So, if you didn’t see it on my facebook status, I am pregnant! I’ve just passed the first trimester and have about six months left till birth. The due date is October 23, but the baby could come on Halloween, or even in November.
I am so excited!!!!
We went to the midwives clinic today for my first appointment, and they did all sorts of unpleasant things to me, but one fun thing I was looking forward to was hearing the baby’s heartbeat. But they tried for a long time and couldn’t find it! This was a little scary because it could mean that the baby is dead. So they sent me to get an ultrasound so they could see the baby. At the ultrasound, the heartbeat was obvious right away! So everything is fine.
Samuel was more excited than I was, I think because I’ve felt pregnant for quite some time now, but today after the ultrasound it finally became real to him. We got pictures of it but need to get them scanned at the library.
I want to address two things in this post:
1.It took us longer than we expected to conceive
2.We were in fact trying to conceive, because, in fact, we want to have a baby
1. It took us eight months to get pregnant. Because of my parents’ extreme fertility, I was not expecting to wait this long, although I did know it was a possibility. What I didn’t consider was that it was totally normal to not get pregnant on the first or second try, and just because I didn’t get pregnant immediately didn’t meant I was hopelessly infertile. The first months were the hardest, strangely enough. After three or four months I had calmed down considerably.

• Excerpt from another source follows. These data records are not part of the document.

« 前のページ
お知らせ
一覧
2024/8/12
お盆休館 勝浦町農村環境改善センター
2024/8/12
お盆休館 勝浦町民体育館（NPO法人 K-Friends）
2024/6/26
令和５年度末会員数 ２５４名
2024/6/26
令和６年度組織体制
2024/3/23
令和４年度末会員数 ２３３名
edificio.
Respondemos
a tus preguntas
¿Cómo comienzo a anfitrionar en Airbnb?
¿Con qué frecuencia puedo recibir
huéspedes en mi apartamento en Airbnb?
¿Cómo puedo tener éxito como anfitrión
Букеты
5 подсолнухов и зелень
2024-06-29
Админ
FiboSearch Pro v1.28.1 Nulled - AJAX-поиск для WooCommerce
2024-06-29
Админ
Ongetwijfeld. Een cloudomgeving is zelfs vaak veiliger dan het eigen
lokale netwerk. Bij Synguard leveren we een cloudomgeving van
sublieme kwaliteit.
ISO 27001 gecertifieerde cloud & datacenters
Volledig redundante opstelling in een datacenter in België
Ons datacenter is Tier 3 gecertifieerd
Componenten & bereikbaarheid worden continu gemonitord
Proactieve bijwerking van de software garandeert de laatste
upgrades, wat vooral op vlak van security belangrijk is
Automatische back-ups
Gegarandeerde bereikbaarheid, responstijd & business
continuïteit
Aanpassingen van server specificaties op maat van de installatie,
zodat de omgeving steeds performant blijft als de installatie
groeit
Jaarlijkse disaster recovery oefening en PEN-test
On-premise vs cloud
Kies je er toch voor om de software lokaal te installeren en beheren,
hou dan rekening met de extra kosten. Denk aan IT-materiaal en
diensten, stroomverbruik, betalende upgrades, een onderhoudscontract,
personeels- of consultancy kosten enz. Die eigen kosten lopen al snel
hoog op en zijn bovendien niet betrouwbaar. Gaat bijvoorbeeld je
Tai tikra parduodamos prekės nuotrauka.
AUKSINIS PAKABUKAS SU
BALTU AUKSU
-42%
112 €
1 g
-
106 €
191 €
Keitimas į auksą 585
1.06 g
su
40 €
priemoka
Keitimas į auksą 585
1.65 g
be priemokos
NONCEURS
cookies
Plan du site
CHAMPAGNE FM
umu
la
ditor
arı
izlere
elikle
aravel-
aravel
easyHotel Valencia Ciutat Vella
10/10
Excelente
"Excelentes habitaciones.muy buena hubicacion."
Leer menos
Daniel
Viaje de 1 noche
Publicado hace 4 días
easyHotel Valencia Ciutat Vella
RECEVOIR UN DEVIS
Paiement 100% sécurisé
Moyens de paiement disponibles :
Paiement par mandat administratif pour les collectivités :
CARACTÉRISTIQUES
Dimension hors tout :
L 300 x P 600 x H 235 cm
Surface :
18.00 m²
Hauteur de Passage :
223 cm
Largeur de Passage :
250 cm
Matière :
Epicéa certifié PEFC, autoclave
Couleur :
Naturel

Because I hadn’t gotten pregnant immediately, I started researching fertility. I was already charting my cycles using the Fertility Awareness Method (which I highly recommend for any menstruating woman, because it taught me a lot about my body and I really appreciate knowing what’s going on in there. I really wish they’d taught me FAM in Sex Ed. It would have been so much more useful to me than what they did teach).
I knew that I was ovulating and that my cycles were regular, so the infertility was kind of mysterious. But when I started researching fertility and conception, I realized that it is not actually rare to have to wait months to conceive.
Here are some basic things I learned:
-According to one study, 25% of couples get pregnant in the first month of trying, while 60% of couples trying to get pregnant do so within six months. On the other hand, 75% of couples get pregnant within nine months while 80% get pregnant within a year. Finally, some 90% of couples get pregnant within eighteen months of trying.
-On average, it takes couples 6 months or more to conceive a baby.
So basically, I learned that I am totally normal! This was really comforting during those long months waiting to get pregnant. I told myself that I wasn’t going to worry about infertility until 12 months had passed, or perhaps longer. I wanted to write this all out so that other women who are trying to conceive can know that patience is often necessary, and worrying is not necessary at all.
2.We wanted to get pregnant
Though no one has said as much to me outright, I know that some people who read this blog are going to wonder why we wanted to get pregnant so young, and before Samuel is done with school and everything. Maybe some think that our church told us to. This is not true. Though our church encourages having children, there is no “requirement” on how many to have, or when to have them. It is a decision between each married couple and God, and no one else has any say in it. Samuel and I simply love kids. We both grew up in large families, and want to have a large family together. So we decided we’d better get started! We also realized that it is rarely convenient to have a baby at any point in life, and we didn’t want to put it off until the non-existent “perfect” time. We felt that we would be happier having a baby now than waiting and working and saving money. We will probably be poor at first, but we will not be destitute. And we will have children, which, I hear, brings more joy into a couple’s lives than anything else possibly can.